DATASET RECORDS START

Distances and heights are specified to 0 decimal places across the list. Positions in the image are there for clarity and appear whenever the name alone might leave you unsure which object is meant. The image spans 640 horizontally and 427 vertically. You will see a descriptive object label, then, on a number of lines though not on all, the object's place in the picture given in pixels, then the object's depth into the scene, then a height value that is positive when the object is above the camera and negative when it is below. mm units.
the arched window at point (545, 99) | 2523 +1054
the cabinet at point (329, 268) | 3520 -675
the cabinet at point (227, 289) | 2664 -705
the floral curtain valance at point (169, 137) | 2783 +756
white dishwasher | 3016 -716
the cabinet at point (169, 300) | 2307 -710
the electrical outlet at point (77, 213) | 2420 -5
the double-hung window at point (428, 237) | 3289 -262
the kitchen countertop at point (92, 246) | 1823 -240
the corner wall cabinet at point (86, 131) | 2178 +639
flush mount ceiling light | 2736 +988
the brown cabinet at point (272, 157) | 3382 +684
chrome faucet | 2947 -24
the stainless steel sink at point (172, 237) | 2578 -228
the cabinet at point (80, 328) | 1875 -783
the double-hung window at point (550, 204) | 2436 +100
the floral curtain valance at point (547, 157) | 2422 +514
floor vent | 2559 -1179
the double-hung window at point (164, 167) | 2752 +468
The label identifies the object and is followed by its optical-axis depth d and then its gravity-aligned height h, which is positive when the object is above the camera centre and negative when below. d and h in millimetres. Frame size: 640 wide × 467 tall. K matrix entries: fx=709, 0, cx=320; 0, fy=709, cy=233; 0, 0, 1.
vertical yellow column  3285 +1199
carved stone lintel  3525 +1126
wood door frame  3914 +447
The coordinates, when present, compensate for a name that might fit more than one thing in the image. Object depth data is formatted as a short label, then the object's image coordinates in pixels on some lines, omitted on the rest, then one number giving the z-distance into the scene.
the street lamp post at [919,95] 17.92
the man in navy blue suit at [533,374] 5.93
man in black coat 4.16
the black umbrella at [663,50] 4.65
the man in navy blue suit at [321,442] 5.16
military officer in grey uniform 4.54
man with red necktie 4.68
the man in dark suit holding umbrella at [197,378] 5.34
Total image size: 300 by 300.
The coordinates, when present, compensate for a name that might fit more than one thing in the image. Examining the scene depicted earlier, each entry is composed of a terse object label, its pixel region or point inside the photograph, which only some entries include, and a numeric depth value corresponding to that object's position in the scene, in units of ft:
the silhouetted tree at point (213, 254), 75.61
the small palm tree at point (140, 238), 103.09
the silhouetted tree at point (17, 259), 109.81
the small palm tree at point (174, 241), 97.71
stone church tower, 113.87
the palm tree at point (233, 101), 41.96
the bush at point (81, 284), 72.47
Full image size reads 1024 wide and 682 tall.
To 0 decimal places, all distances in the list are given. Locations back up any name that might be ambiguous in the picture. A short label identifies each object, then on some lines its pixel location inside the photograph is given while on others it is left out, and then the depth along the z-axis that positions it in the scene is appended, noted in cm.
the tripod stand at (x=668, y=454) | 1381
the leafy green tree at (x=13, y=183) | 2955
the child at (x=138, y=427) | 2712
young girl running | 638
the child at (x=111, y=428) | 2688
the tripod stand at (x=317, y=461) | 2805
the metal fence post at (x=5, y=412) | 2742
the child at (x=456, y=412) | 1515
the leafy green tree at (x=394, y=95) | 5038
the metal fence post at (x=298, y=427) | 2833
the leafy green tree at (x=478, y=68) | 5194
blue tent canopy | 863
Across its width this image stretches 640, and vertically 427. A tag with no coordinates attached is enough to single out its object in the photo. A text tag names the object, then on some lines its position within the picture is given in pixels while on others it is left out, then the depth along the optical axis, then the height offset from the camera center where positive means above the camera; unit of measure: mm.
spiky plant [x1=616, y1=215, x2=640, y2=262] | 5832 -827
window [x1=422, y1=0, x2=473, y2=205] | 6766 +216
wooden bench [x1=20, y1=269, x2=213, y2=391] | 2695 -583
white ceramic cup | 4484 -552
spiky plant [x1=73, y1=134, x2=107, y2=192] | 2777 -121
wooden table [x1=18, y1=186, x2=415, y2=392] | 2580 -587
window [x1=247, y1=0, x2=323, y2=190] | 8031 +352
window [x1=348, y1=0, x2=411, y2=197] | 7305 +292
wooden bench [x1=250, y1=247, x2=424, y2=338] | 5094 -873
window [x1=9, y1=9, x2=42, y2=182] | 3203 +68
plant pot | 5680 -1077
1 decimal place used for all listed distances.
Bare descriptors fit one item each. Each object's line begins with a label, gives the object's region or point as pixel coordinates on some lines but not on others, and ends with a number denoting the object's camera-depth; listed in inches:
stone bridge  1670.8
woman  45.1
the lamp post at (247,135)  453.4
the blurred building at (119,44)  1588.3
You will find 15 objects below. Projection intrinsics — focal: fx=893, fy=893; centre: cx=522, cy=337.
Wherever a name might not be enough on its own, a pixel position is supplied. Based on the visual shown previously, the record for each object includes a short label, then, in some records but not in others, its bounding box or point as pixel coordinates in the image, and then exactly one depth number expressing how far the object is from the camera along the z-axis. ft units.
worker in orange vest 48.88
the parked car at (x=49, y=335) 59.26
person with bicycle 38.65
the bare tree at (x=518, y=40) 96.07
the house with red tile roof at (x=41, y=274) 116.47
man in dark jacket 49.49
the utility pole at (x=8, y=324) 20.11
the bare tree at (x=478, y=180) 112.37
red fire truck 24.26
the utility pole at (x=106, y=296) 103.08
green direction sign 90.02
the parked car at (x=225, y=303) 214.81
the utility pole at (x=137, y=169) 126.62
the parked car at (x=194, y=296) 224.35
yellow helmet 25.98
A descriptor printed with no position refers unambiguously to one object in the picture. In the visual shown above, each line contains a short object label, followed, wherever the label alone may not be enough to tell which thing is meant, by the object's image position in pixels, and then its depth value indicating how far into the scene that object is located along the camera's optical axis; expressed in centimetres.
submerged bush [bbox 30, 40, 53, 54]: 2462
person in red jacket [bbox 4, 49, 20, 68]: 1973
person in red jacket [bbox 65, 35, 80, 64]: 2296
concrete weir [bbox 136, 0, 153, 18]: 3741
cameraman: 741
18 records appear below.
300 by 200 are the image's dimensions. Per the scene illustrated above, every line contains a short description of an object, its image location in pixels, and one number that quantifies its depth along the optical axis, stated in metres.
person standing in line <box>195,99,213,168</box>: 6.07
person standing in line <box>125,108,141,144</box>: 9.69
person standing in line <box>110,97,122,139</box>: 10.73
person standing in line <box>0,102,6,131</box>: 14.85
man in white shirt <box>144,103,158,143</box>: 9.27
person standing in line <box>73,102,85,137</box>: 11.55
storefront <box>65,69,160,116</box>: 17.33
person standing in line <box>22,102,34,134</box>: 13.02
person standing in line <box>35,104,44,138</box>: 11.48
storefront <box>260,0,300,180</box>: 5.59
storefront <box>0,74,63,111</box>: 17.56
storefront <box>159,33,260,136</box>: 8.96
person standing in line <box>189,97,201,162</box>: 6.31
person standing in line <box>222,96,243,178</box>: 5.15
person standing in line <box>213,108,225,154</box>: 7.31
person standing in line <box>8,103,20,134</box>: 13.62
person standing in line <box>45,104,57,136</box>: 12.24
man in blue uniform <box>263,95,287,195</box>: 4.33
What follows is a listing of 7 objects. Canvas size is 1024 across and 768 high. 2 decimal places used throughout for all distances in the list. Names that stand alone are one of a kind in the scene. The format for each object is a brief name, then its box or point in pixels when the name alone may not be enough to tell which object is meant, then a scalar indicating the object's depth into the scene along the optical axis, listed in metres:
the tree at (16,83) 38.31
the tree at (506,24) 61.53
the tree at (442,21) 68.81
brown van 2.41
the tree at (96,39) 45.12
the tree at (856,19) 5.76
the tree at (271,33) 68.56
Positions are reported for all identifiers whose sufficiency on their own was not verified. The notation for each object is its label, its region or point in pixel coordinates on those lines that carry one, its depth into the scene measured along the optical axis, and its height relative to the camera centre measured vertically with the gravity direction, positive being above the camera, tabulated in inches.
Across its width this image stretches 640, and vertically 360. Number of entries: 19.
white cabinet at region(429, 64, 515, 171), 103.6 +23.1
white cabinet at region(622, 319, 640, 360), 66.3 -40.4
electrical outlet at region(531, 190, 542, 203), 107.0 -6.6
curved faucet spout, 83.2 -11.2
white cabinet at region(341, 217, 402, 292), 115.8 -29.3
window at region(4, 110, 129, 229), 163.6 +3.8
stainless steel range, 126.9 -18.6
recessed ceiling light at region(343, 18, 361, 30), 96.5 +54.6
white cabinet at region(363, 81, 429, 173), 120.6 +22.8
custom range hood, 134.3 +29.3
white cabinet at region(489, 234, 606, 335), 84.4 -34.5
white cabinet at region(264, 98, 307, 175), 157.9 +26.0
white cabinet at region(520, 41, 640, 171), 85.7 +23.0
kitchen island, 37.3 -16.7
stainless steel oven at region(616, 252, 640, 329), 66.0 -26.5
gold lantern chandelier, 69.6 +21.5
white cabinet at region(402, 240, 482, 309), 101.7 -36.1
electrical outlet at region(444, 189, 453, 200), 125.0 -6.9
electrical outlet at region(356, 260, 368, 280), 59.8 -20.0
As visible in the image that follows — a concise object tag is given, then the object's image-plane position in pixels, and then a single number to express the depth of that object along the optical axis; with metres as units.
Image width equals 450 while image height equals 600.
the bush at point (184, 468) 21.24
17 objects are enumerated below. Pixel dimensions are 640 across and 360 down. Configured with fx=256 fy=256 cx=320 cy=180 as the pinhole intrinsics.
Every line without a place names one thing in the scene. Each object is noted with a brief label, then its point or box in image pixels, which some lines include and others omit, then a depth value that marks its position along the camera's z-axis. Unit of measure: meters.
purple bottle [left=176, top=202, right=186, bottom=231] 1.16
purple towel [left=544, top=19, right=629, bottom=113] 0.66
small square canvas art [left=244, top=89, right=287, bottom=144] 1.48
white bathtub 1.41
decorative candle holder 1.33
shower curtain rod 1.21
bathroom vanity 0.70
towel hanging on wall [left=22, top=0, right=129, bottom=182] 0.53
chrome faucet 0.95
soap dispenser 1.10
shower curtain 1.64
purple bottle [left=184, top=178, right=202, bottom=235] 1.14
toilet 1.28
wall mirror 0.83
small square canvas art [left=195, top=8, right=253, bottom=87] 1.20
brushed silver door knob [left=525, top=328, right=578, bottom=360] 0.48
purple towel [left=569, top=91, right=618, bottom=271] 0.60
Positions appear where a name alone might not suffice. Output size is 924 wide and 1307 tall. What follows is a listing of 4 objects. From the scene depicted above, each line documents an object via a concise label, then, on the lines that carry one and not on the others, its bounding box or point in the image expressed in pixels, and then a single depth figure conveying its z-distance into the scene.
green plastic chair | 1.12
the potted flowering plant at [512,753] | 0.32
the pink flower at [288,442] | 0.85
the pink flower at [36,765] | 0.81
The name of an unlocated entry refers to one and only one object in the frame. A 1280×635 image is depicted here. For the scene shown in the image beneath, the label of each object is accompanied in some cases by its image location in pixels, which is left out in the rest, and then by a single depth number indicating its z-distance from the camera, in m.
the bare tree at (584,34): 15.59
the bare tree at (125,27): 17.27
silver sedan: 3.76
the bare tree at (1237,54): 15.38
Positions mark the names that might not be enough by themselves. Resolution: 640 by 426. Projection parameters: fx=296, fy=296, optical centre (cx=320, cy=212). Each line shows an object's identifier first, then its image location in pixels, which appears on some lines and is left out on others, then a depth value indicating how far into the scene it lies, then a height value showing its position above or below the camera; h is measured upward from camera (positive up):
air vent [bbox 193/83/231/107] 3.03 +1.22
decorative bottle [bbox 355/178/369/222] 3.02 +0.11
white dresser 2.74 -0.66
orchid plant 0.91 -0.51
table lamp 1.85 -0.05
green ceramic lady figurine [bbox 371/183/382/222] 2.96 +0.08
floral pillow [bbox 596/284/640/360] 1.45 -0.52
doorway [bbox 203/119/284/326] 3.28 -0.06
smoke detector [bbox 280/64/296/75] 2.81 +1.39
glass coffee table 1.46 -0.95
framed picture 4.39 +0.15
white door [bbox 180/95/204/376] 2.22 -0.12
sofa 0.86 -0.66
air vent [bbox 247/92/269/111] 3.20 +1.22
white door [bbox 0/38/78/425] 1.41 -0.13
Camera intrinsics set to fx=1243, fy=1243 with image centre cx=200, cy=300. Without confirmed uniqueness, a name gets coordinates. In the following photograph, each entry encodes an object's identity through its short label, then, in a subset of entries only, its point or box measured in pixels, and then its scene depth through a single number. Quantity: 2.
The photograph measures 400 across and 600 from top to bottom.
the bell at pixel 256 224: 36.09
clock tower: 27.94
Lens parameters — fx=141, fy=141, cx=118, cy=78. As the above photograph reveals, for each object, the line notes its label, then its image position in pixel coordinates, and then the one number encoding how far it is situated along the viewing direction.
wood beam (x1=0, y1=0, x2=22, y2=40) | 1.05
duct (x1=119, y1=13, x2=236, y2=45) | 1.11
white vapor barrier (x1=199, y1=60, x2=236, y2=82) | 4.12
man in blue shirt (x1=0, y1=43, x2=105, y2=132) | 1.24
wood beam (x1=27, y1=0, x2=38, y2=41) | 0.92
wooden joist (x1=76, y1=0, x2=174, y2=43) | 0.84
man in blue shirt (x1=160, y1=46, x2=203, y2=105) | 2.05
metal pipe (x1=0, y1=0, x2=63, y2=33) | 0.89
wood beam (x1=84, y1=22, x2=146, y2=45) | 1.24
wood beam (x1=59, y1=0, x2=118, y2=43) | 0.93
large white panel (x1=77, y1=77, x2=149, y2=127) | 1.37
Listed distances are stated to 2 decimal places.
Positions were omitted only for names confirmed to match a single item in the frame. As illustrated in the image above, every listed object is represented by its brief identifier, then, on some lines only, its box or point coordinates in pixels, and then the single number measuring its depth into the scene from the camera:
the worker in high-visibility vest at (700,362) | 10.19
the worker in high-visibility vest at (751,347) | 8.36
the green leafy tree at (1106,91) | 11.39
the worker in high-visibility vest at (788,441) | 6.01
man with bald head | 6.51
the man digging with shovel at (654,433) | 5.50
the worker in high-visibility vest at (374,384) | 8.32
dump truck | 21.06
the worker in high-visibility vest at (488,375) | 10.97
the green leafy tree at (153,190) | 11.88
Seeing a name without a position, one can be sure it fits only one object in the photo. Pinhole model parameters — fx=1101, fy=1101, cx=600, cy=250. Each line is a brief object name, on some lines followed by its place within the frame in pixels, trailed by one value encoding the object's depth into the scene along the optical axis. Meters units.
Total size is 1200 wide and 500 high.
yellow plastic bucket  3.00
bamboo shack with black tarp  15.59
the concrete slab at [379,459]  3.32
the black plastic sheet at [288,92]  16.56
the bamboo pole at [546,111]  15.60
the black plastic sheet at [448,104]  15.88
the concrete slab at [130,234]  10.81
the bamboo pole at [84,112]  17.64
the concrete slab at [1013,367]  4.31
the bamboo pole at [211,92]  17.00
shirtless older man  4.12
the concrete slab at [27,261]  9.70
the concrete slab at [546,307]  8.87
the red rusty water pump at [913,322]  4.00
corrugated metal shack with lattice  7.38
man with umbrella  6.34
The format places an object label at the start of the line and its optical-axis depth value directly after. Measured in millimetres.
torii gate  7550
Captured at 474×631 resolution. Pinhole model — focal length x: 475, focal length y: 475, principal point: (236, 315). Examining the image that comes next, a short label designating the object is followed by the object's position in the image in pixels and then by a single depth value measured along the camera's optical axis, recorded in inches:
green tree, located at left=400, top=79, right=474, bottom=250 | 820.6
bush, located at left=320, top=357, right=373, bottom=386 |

DATASET RECORDS END

From the material above, copy exactly the lines between the line holding "white bathtub 1.41" and the line holding "purple towel [left=569, top=91, right=618, bottom=271]", inclusive, and only those.

white bathtub 1.41
decorative candle holder 1.33
shower curtain rod 1.21
bathroom vanity 0.70
towel hanging on wall [left=22, top=0, right=129, bottom=182] 0.53
chrome faucet 0.95
soap dispenser 1.10
shower curtain 1.64
purple bottle [left=184, top=178, right=202, bottom=235] 1.14
toilet 1.28
wall mirror 0.83
small square canvas art [left=195, top=8, right=253, bottom=87] 1.20
brushed silver door knob [left=525, top=328, right=578, bottom=360] 0.48
purple towel [left=569, top=91, right=618, bottom=271] 0.60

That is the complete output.